WORK INSTRUCTIONS:
• 1. In the pull request thread below on stream queue offset tracking, when does the broker skip tracking a consumer's offset even though no x-stream-offset is provided?
• 2. List every distinct file path that appears in the pull request thread below on stream queue offset tracking.

PASSAGE:
^^^^

Automatic offset tracking for stream queues #661

viktorerlingsson · 2024-04-17T09:42:09Z

WHAT is this pull request doing?

Adds broker tracking of consumer offsets in streams if no x-stream-offset is provided by the consumer. Does not track if the consumer tag is generated by the broker.

✅ When to run cleanup_consumer_offsets?
✅ IndexError when trying to cleanup if msg_size => segment_size

HOW can this pull request be tested?

Run specs

src/lavinmq/mfile.cr

src/lavinmq/queue/stream_queue_message_store.cr

spec/stream_queue_spec.cr

src/lavinmq/client/channel/stream_consumer.cr

spec/stream_queue_spec.cr

carlhoerberg

What happens with consumer_offset_capacity is reached? MFile doesn't auto expand.

src/lavinmq/queue/stream_queue_message_store.cr

src/lavinmq/client/channel/stream_consumer.cr

src/lavinmq/mfile.cr

src/lavinmq/queue/stream_queue_message_store.cr

viktorerlingsson · 2024-06-17T12:35:48Z

What happens with consumer_offset_capacity is reached? MFile doesn't auto expand.

Fixed here

src/lavinmq/queue/stream_queue_message_store.cr

carlhoerberg · 2024-06-17T21:35:31Z

src/lavinmq/queue/stream_queue_message_store.cr

 return {@last_offset, seg, pos} if @size.zero?
 mfile = @segments[seg]
 msg = BytesMessage.from_bytes(mfile.to_slice + pos)
 offset = offset_from_headers(msg.properties.headers)
 {offset, seg, pos}
+ rescue ex : IndexError # first segment can be empty if message size >= segment size
+ return offset_at(seg + 1, pos, true) unless retried


what if many segments has been deleted? this only tired one more segment? and should pos be reused? Shouldn't it be in the beginning of the next available segment?

Suggested change

return offset_at(seg + 1, pos, true) unless retried

return offset_at(@segments.first_key, 4, true) unless retried

offset_at() is always called with @segments.first_key (or @segments.last_key), so seg + 1 will always be the second segment (unless we're looking in the last segment, but since it's the last segment, we will never run into the issue of a message spilling over to the next segment in that case).

And I don't think we ever will have two empty segments in a row? Anytime a message spills over, it will end up in the next segment. The way we expire segments for streams shouldn't allow for any gaps. But maybe getting the next key in the hash is safer?

pos should be set to 4 though 👍

src/lavinmq/queue/stream_queue_message_store.cr

…e on init to facilitate simple write.

Co-authored-by: Carl Hörberg <[email protected]>

…g x-stream-use-automatic-offset

Co-authored-by: Carl Hörberg <[email protected]>

carlhoerberg

Need to think about replication of the consumer offset file.

src/lavinmq/queue/stream_queue_message_store.cr

carlhoerberg · 2024-06-20T21:34:09Z

src/lavinmq/queue/stream_queue_message_store.cr

+
+ def update_consumer_offset(consumer_tag : String, new_offset : Int64)
+ if pos = @consumer_offset_positions[consumer_tag]?
+ IO::ByteFormat::SystemEndian.encode(new_offset, @consumer_offsets.to_slice(pos, 8, false))

^^^^

DATA EXTRACT:
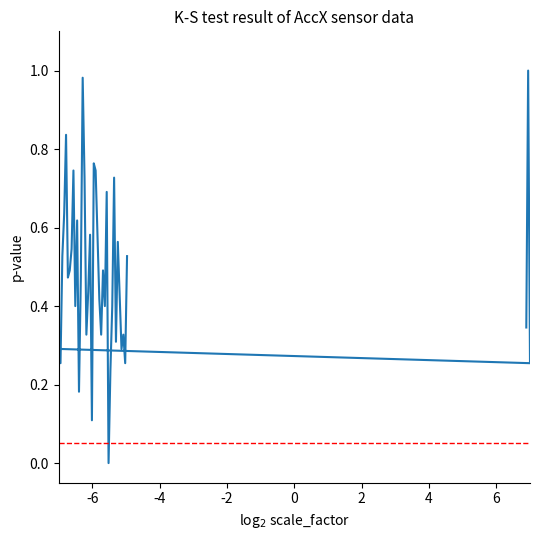

What is the difference between the second highest and second lowest values?

0.9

^^^^

ANSWERS FOR THE EXERCISE:
• 1. When the consumer tag is generated by the broker.

• 2.
src/lavinmq/mfile.cr
src/lavinmq/queue/stream_queue_message_store.cr
spec/stream_queue_spec.cr
src/lavinmq/client/channel/stream_consumer.cr